A survey of the patients’ workplace was conducted. It measures ∼70 m2, has one door, no windows and one machine which is used to air spray materials, heat and dry boards. This machine has three atomising spray nozzles and one gas exhauster (a ventilation unit), which broke 5 months before the occurrence of the disease. The paste material used is an ivory white soft coating mixture of polyacrylic ester.

Eight workers (seven female and one male) were divided into two equal groups each working 8–12 h shifts. Using a spoon, the workers took the above coating material (room temperature) to the open-bottom pan of the machine, which automatically air-sprayed the coating material at the pressure of 100–120 Kpa onto polystyrene (PS) boards (organic glass), which can then be used in the printing and decorating industry. The PS board was heated and dried at 75–100°C, and the smoke produced in the process was cleared by the gas exhauster. In total, 6 kg of coating material was typically used each day. The PS board sizes varied from 0.5–1 m2 and ∼5,000 m2 were handled each workday. The workers had several tasks in the process including loading the soft coating material in the machine, as well as clipping, heating and handling the PS board. Each worker participated in all parts of this process.

Accumulated dust particles were found at the intake of the gas exhauster. During the 5 months preceding illness the door of the workspace was kept closed due to cold outdoor temperatures. The workers were all peasants near the factory, and had no knowledge of industrial hygiene and possible toxicity from the materials they worked with. The only personal protective equipment used on an occasional basis was cotton gauze masks. …

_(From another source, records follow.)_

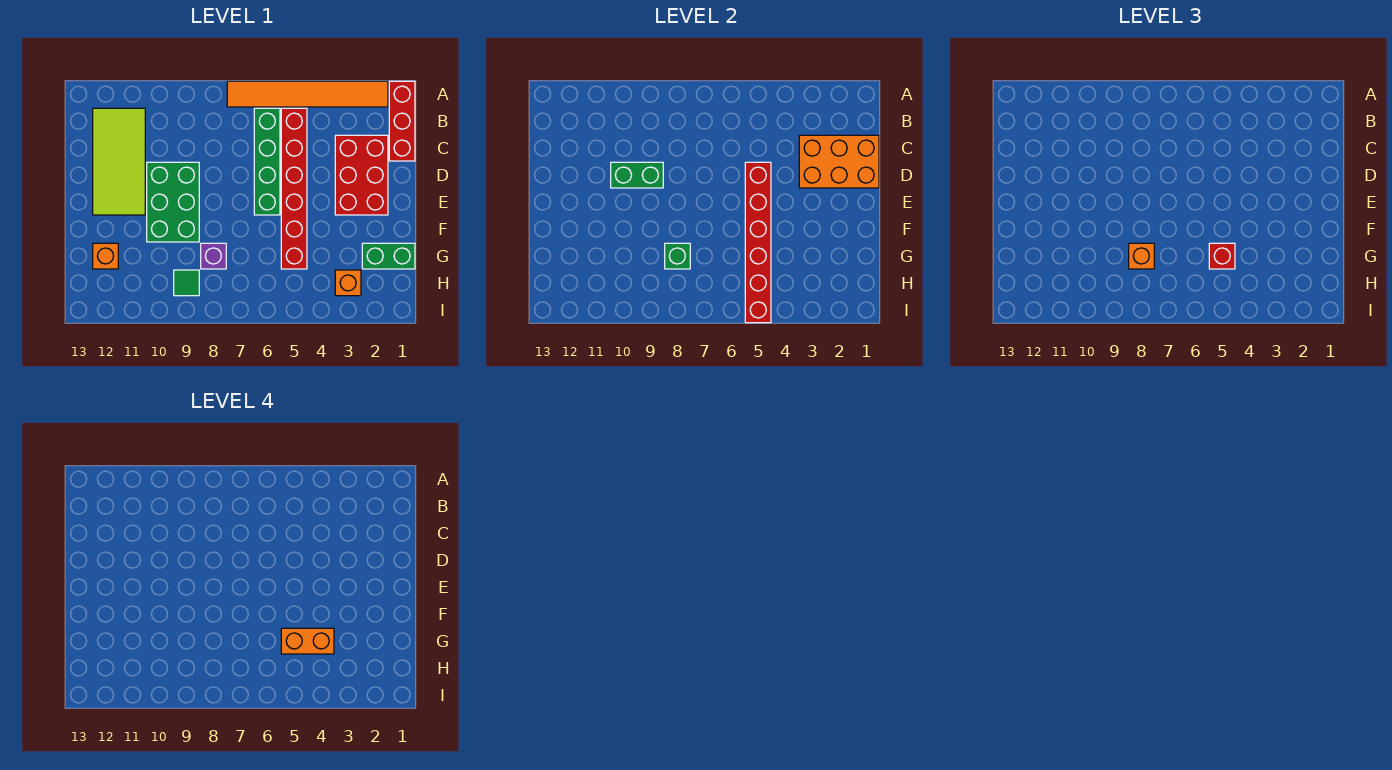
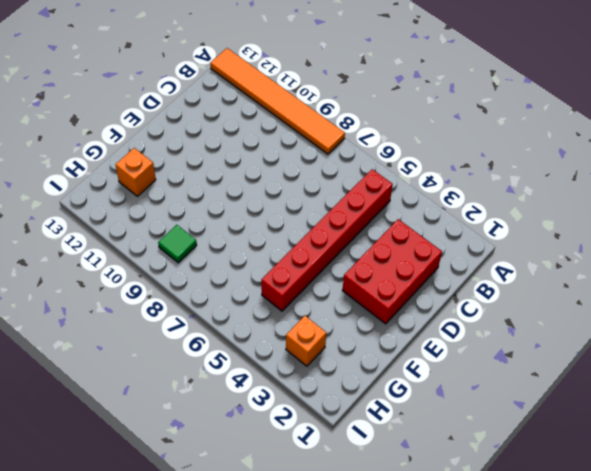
orange tile A8:A13 level 1 -> orange tile A2:A7 level 1
none -> red brick A1:C1 level 1
none -> green brick B6:E6 level 1
none -> lime tile B11:E12 level 1

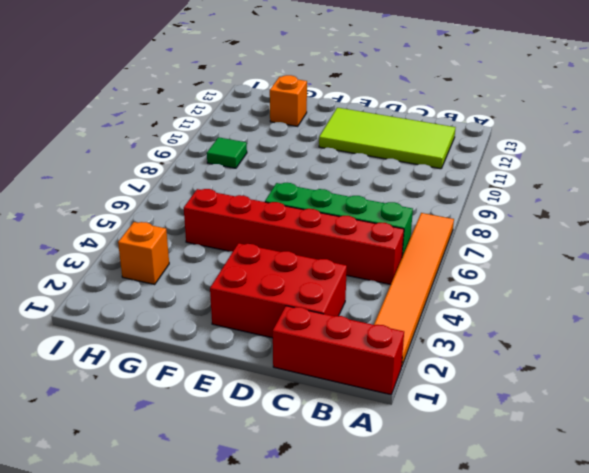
none -> green brick D9:F10 level 1
none -> green brick G1:G2 level 1
none -> purple brick G8 level 1

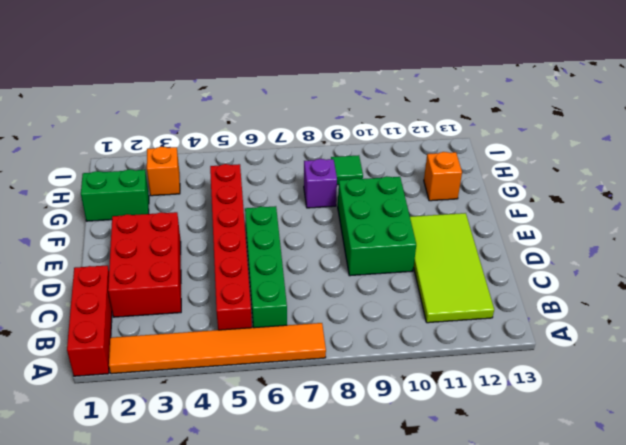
none -> orange brick C1:D3 level 2
none -> red brick D5:I5 level 2
none -> green brick D9:D10 level 2

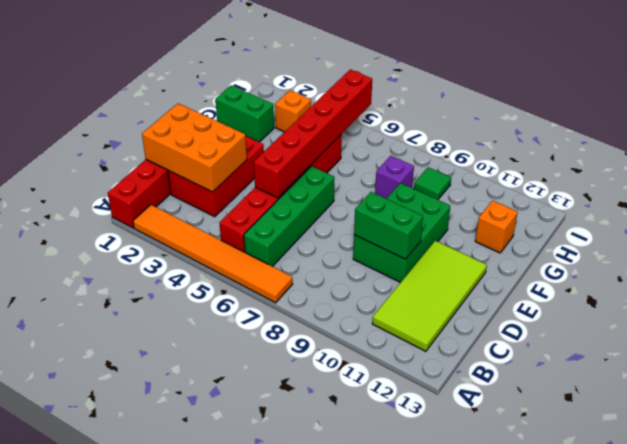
none -> green brick G8 level 2
none -> red brick G5 level 3
none -> orange brick G8 level 3

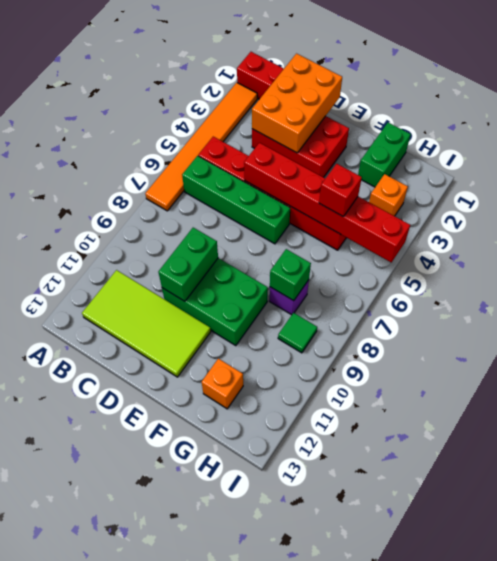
none -> orange brick G8 level 3
none -> orange brick G4:G5 level 4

This provides some evidence for Qiu’s lede about “China’s poorly enforced chemical-safety regulations.”  Further in the article is acknowledgement of the occupational safety issue along with other safety issues,

Researchers at the meeting said that better safety testing was needed for products containing nanoparticles that can be absorbed by the body, such as food and cosmetics in which nanoparticles provide specific colours or textures. But occupational exposure among workers handling the materials may present the greatest risks: China’s workplace safety rules are not always implemented, and they set no specific limits for handling nanoparticles.

First, they need to characterize the hazards,

“The main challenge is to tease out what characteristics make some nanoparticles hazardous,” says Zhao. To address that question, Chinese researchers will next year join forces with colleagues in Europe, the United States and Brazil in a €13-million (US$17-million) project called Nanosolutions, to develop a nano-safety classification system based on material characteristics, toxicity studies and bioinformatics data. [emphasis mine] Initially focusing on 30 or so materials, such as carbon nanotubes, and nanoparticles of titanium dioxide and silver, the team will use high-throughput screening to identify the most toxic, and then investigate their biological effects in animal studies.

I’m glad to have learned more about China’s nanosafety efforts and look forward to hearing more about the Nanosolutions project as it progresses. Unfortunately, I’ve not been able to find any more information about this multi-country initiative, otherwise, I’d offer a link.